The recipe calls for maple syrup, which is not GAPS-legal. I have trouble keeping honey and applesauce from browning too quickly when I make pancakes in my cast iron pans, but I decided to make the recipe subbing honey for the maple syrup and tweaking as necessary later.
The recipe says to beat the egg whites until very foamy. I beat them with a hand mixer until they looked about like so:
They didn’t hold any kind of soft peak but had a consistent texture with small bubbles throughout. I mixed the rest of the ingredients as followed and cooked the pancakes in cast iron skillets, using a small cookie scoop to keep the batter a uniform size for each pancake.
They help their shape pretty well in the pan and didn’t run all over the place. That was nice! They really stuck together if I placed them to closely, though. I spent a considerable amount of time trying to separate the pancakes without ruining them. :/ If I had to choose between saving time by putting pancakes more closely together or having perfect pancakes, I’d still make the same choice. If I was just making one batch I might take the time and keep spacing distanced better but I never just make one batch! :)
I overbrowned most of the pancakes. I have found that I have better success when I use banana as a sweetener in pancakes rather than honey or applesauce so next time I make these I will try using one mashed banana for a quadruple recipe. That’s right: there will be a next time.

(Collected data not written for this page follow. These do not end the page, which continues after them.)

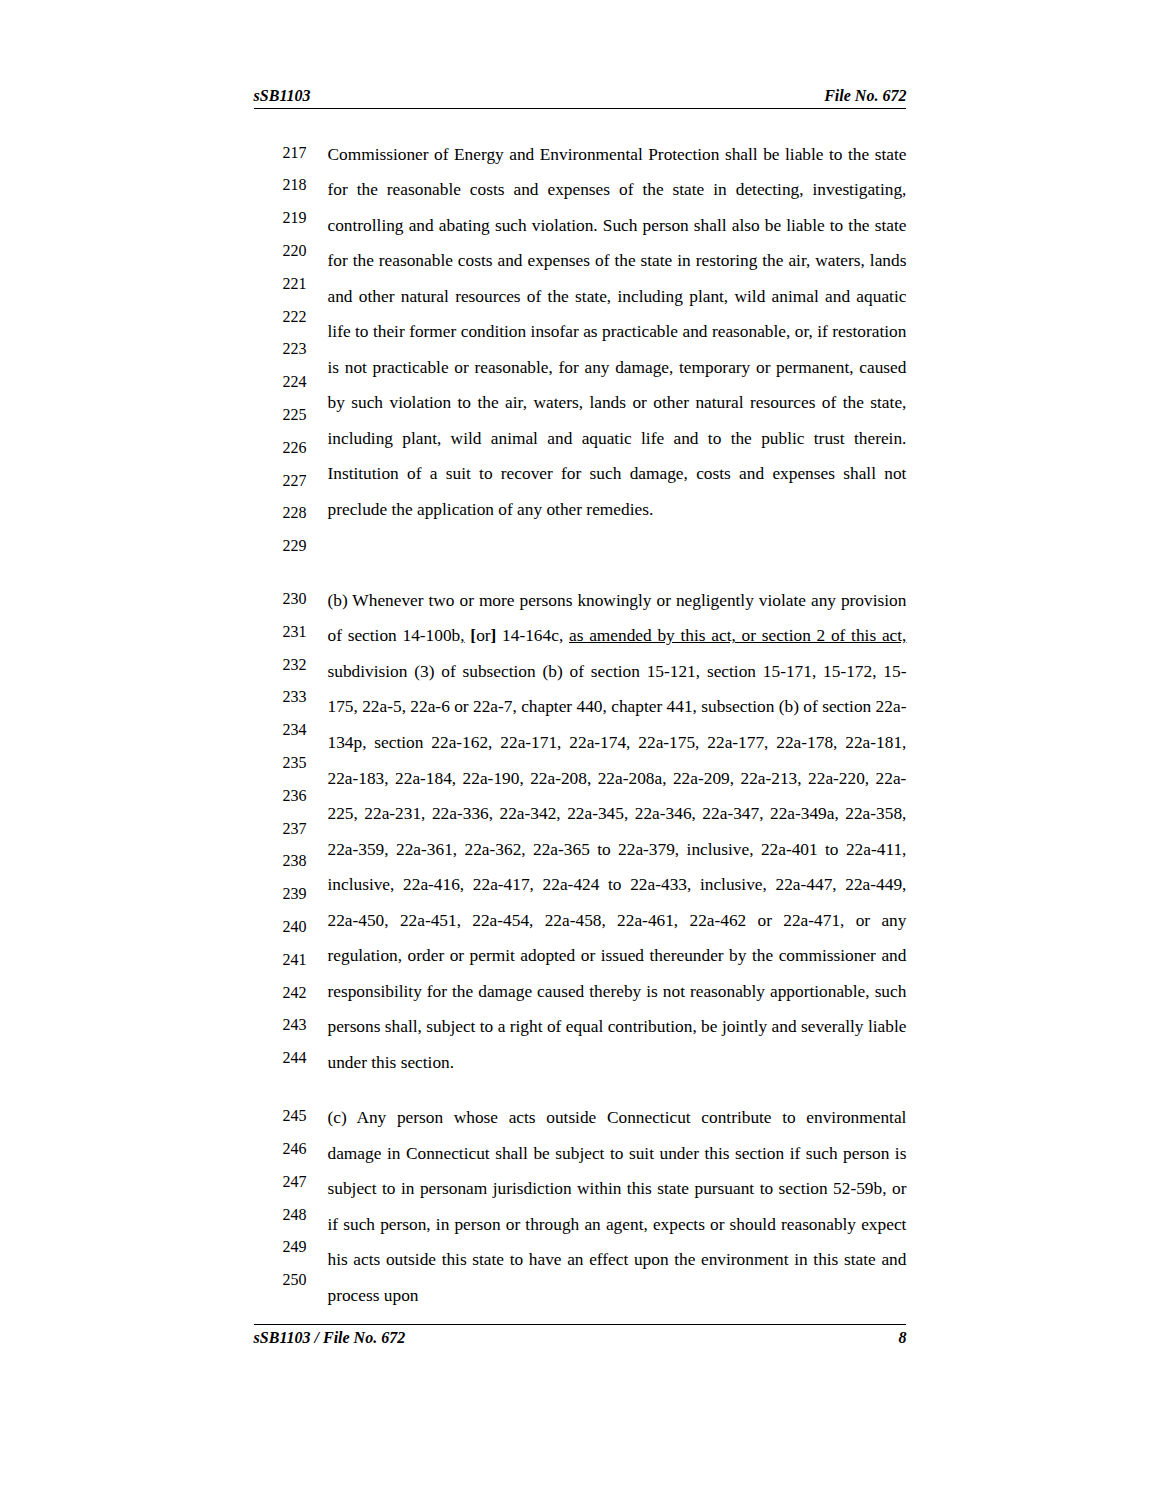sSB1103
File No. 672
217218219220221222223224225226227228229
Commissioner of Energy and Environmental Protection shall be liable to the state for the reasonable costs and expenses of the state in detecting, investigating, controlling and abating such violation. Such person shall also be liable to the state for the reasonable costs and expenses of the state in restoring the air, waters, lands and other natural resources of the state, including plant, wild animal and aquatic life to their former condition insofar as practicable and reasonable, or, if restoration is not practicable or reasonable, for any damage, temporary or permanent, caused by such violation to the air, waters, lands or other natural resources of the state, including plant, wild animal and aquatic life and to the public trust therein. Institution of a suit to recover for such damage, costs and expenses shall not preclude the application of any other remedies.
230231232233234235236237238239240241242243244
(b) Whenever two or more persons knowingly or negligently violate any provision of section 14-100b, [or] 14-164c, as amended by this act, or section 2 of this act, subdivision (3) of subsection (b) of section 15-121, section 15-171, 15-172, 15-175, 22a-5, 22a-6 or 22a-7, chapter 440, chapter 441, subsection (b) of section 22a-134p, section 22a-162, 22a-171, 22a-174, 22a-175, 22a-177, 22a-178, 22a-181, 22a-183, 22a-184, 22a-190, 22a-208, 22a-208a, 22a-209, 22a-213, 22a-220, 22a-225, 22a-231, 22a-336, 22a-342, 22a-345, 22a-346, 22a-347, 22a-349a, 22a-358, 22a-359, 22a-361, 22a-362, 22a-365 to 22a-379, inclusive, 22a-401 to 22a-411, inclusive, 22a-416, 22a-417, 22a-424 to 22a-433, inclusive, 22a-447, 22a-449, 22a-450, 22a-451, 22a-454, 22a-458, 22a-461, 22a-462 or 22a-471, or any regulation, order or permit adopted or issued thereunder by the commissioner and responsibility for the damage caused thereby is not reasonably apportionable, such persons shall, subject to a right of equal contribution, be jointly and severally liable under this section.
245246247248249250
(c) Any person whose acts outside Connecticut contribute to environmental damage in Connecticut shall be subject to suit under this section if such person is subject to in personam jurisdiction within this state pursuant to section 52-59b, or if such person, in person or through an agent, expects or should reasonably expect his acts outside this state to have an effect upon the environment in this state and process upon
sSB1103 / File No. 672
8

Verdict: These pancakes didn’t have the most spectacular flavor on their own, but pancakes are really just a vehicle for toppings in my opinion. These pancakes don’t run in the pan, they flip easily, and they don’t crumble easily after they are cooked. They have a mild taste and a pretty good texture. You really can’t ask much more than that for a GAPS pancake. I think these would be a great option when you are serving one or two family members a GAPS breakfast and the rest of the family is having regular pancakes. However: overbrowning is a challenge. I am hoping that the addition of some banana will lower the risk of burning and add some flavor and smoothness of texture to make this a really top-notch breakfast. I will make these again.